Disused railway station in Dorset, England

Abbotsbury was the terminus of the Abbotsbury branch railway in the west of the English county of Dorset. Serving the village of Abbotsbury, it was sited amid fields to the east of the village on the Weymouth to Abbotsbury road, because the railway could not buy the land needed to build the station nearer to the village centre. Plans for westward expansion came to nothing and led to the railway petering out in a shallow cutting to the west of the station.

==History==
The Great Western Railway first opened a line to Weymouth on 20 January 1857 which allowed trains from Paddington and Waterloo to service the town. In 1872 a six mile branch of the Weymouth line at Upwey to Abbotsbury was proposed but it took until 1877 to get the Bill through parliament. Opened by the Abbotsbury Railway Company in 1885, the station was operated from the start by the Great Western Railway. The line then passed on to the Western Region of British Railways on nationalisation in 1948.

| Preceding station | Disused railways |  |  | Following station |
|---|---|---|---|---|
| Portesham Line and station closed |  | Great Western Railway Abbotsbury branch railway |  | Terminus |

==Buildings==

A typical William Clarke stone building served the single platform. The station also had a signal box and engine shed, and although neither of these operated for long, the ruins of the engine shed remained until closure. The goods shed however functioned for the life of the branch.

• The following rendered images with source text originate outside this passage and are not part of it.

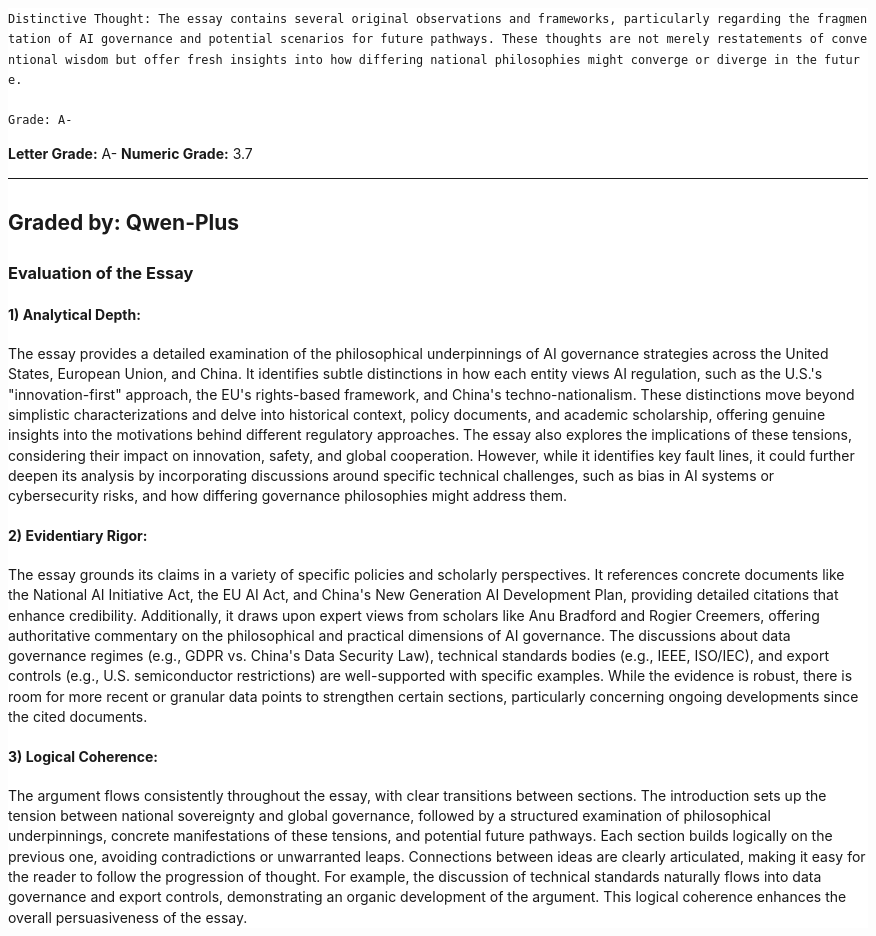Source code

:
 ```
Distinctive Thought: The essay contains several original observations and frameworks, particularly regarding the fragmentation of AI governance and potential scenarios for future pathways. These thoughts are not merely restatements of conventional wisdom but offer fresh insights into how differing national philosophies might converge or diverge in the future.

Grade: A-
```

**Letter Grade:** A-
**Numeric Grade:** 3.7

---

## Graded by: Qwen-Plus

### Evaluation of the Essay

#### 1) Analytical Depth:
The essay provides a detailed examination of the philosophical underpinnings of AI governance strategies across the United States, European Union, and China. It identifies subtle distinctions in how each entity views AI regulation, such as the U.S.'s "innovation-first" approach, the EU's rights-based framework, and China's techno-nationalism. These distinctions move beyond simplistic characterizations and delve into historical context, policy documents, and academic scholarship, offering genuine insights into the motivations behind different regulatory approaches. The essay also explores the implications of these tensions, considering their impact on innovation, safety, and global cooperation. However, while it identifies key fault lines, it could further deepen its analysis by incorporating discussions around specific technical challenges, such as bias in AI systems or cybersecurity risks, and how differing governance philosophies might address them.

#### 2) Evidentiary Rigor:
The essay grounds its claims in a variety of specific policies and scholarly perspectives. It references concrete documents like the National AI Initiative Act, the EU AI Act, and China's New Generation AI Development Plan, providing detailed citations that enhance credibility. Additionally, it draws upon expert views from scholars like Anu Bradford and Rogier Creemers, offering authoritative commentary on the philosophical and practical dimensions of AI governance. The discussions about data governance regimes (e.g., GDPR vs. China's Data Security Law), technical standards bodies (e.g., IEEE, ISO/IEC), and export controls (e.g., U.S. semiconductor restrictions) are well-supported with specific examples. While the evidence is robust, there is room for more recent or granular data points to strengthen certain sections, particularly concerning ongoing developments since the cited documents.

#### 3) Logical Coherence:
The argument flows consistently throughout the essay, with clear transitions between sections. The introduction sets up the tension between national sovereignty and global governance, followed by a structured examination of philosophical underpinnings, concrete manifestations of these tensions, and potential future pathways. Each section builds logically on the previous one, avoiding contradictions or unwarranted leaps. Connections between ideas are clearly articulated, making it easy for the reader to follow the progression of thought. For example, the discussion of technical standards naturally flows into data governance and export controls, demonstrating an organic development of the argument. This logical coherence enhances the overall persuasiveness of the essay.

The station closed with the branch in 1952.

==The site today==

The station building has now been replaced with a private dwelling although the platform remains underneath the length of the building. The goods shed remains largely intact. Further west are the remains of the engine shed - the west end and south side very overgrown but mostly complete, but the north wall and roof are gone.

==Film==

The station makes short appearances in the Powell and Pressburger film The Small Back Room.